More than 100 Republican officials endorsed the Democratic opponent of Kansas Gov. Sam Brownback on Tuesday, the latest sign of re-election troubles for one of the nation's most conservative governors.
Two former lieutenant governors, a former congresswoman and the state insurance commissioner were among the group pledging their support for Paul Davis, a Democratic state legislator who until recently was seen as a long shot in a state where Republican and independent voters far outnumber Democrats.
"We are deeply concerned by the direction Sam Brownback is taking Kansas," said Wint Winter, a former state senator who is backing Mr. Davis. "We are all Republicans. But we will always be Kansans first."
The unusual mass GOP endorsement of a Democrat illustrates the larger challenge for Mr. Brownback as he tries to woo voters from the center after pushing Kansas to the right during his first term. The governor has focused in recent years on cutting income taxes to spur robust economic growth so Kansas can compete with the likes of such powerhouses as Texas, which has no state income tax.
Prodded by Mr. Brownback, who cast the policy as a model for Republican governors across the country, the legislature cut the top income-tax rate by 25% as part of a plan to completely eliminate the tax. He also won their backing for the elimination of taxes on non-wage income for many businesses.
But the experiment has caused a steep drop in state revenues, while not yet delivering outsize economic growth. 
Brownback's Kansas strategy has not yet delivered "outsize economic growth" because it cannot produce economic growth. It's all a Koch-fueled fantasy.
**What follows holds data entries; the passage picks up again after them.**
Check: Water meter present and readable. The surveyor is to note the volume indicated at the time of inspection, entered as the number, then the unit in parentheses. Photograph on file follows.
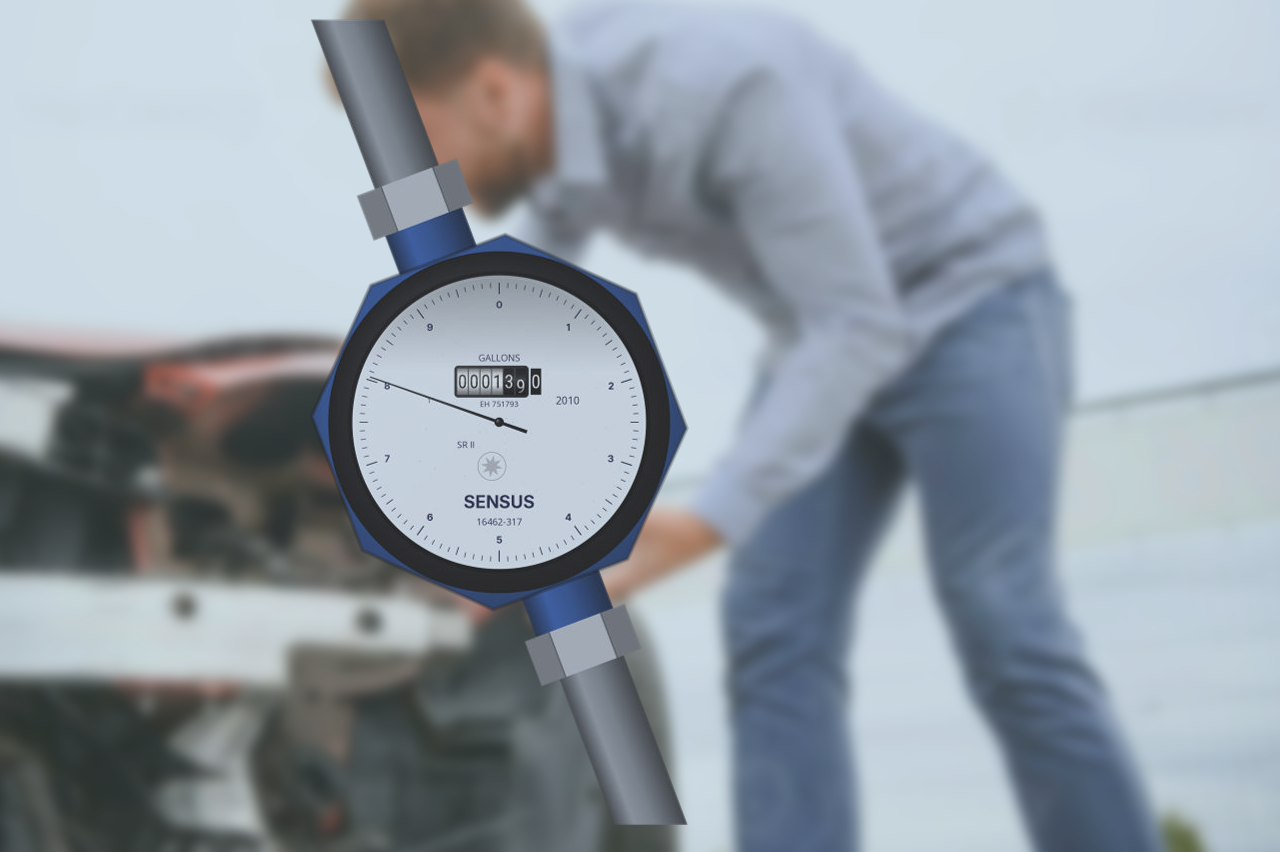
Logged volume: 1388.0 (gal)
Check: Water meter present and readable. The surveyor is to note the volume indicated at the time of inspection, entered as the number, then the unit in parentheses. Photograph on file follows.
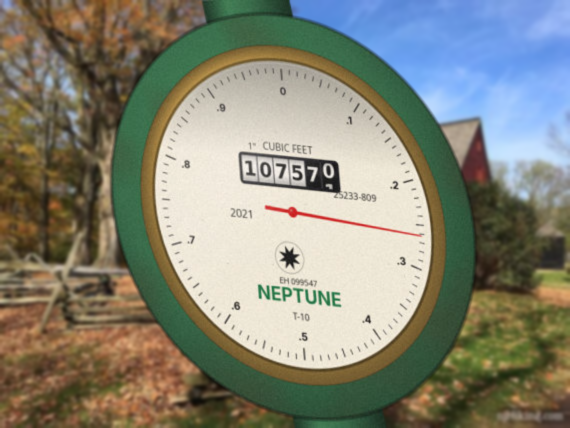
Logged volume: 107570.26 (ft³)
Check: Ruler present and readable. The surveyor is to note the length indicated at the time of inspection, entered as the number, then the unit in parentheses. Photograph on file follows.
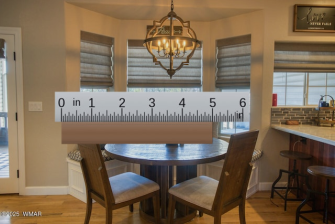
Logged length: 5 (in)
Remember what much of the internet has noted Albert Einstein as having said,
...the definition of insanity is doing something over and over again and expecting a different result. 
Don't expect that a Governor Ducey will make the Arizona economy more prosperous. His formula has been tried and found wanting.

1 comment:

  1. these are just sound bites and expressions that he thinks makes him sound intelligent. Is no factual component to anything this man says. He is a scammer and a user.